HAMPTON, Va. (WAVY) – The Hampton Division of Fire and Rescue released new information about a fire last year that displaced 50 people and injured 12, including 8 firefighters.
The fire happened Oct. 21, 2022 at an apartment complex on Marcella Rd.
Many questions were raised after those 12 people, including a mother and daughter, were hurt.
Among the questions – what went wrong?
Hampton Division of Fire and Rescue’s report on the incident had some answers.
Just a few of the listed problems included entering with an uncharged hose line, not using thermal equipment and unauthorized helmet decoration.
Here’s part of Fire Chief Jason Monk’s statement on the fire:
“Immediately following this tragic event, I commissioned a joint, professional peer panel to work alongside the Division’s Health and Safety Office (HSO) to focus on investigating the circumstances surrounding, and causal factors of, the incident…”
The report comes in the middle of the State Department of Labor and Industry’s investigation into the department.
The 72-page report laid out what happened that day.
A man called 911 saying his mother’s electric blanket caught fire in the master bedroom of his apartment. About a minute later, nine units responded to the complex.

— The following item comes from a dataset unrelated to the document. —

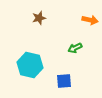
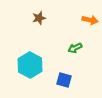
cyan hexagon: rotated 15 degrees clockwise
blue square: moved 1 px up; rotated 21 degrees clockwise
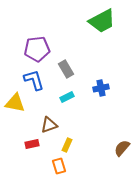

The man moved the blanket to the shower and the other things that caught on fire were taken to the balcony. He managed to get everyone out of his apartment, but there was still a problem – the fire was moving too fast and spread to other apartments.
According to the report, firefighters went inside the home with an uncharged hose line, which limited their access to water. Putting the fire out was further delayed after communication issues prevented crews from getting more water when they called for it.
According to the report, the flames got out of control soon after, traveling up the walls to the ceiling and putting firefighters in more danger.
While they were evacuating, other crews helped a mother and child escape.
Additional issues included unauthorized stickers on crews’ safety helmets that could’ve made it harder to see them during the incident.
The report also said a total of 67 people responded to the fire, well over the 25 minimum need for a similar incident.
Battalion Chief Edward B. Cantwell III responded to the safety issues during the rescue.
“Incidents can often be avoided by situational awareness, risk assessments, and identifying factors that could lead to an accident and then changing those conditions or actions,” Cantwell said.
Many recommendations came from the report, including more training on evaluating smoke, hands on training using thermal equipment and more.
And even though the Department of Labor and Industry hasn’t released their findings of their investigation into the Hampton fire, they had a recommendation of their own.
They said they need more training on their turnout gear limitations.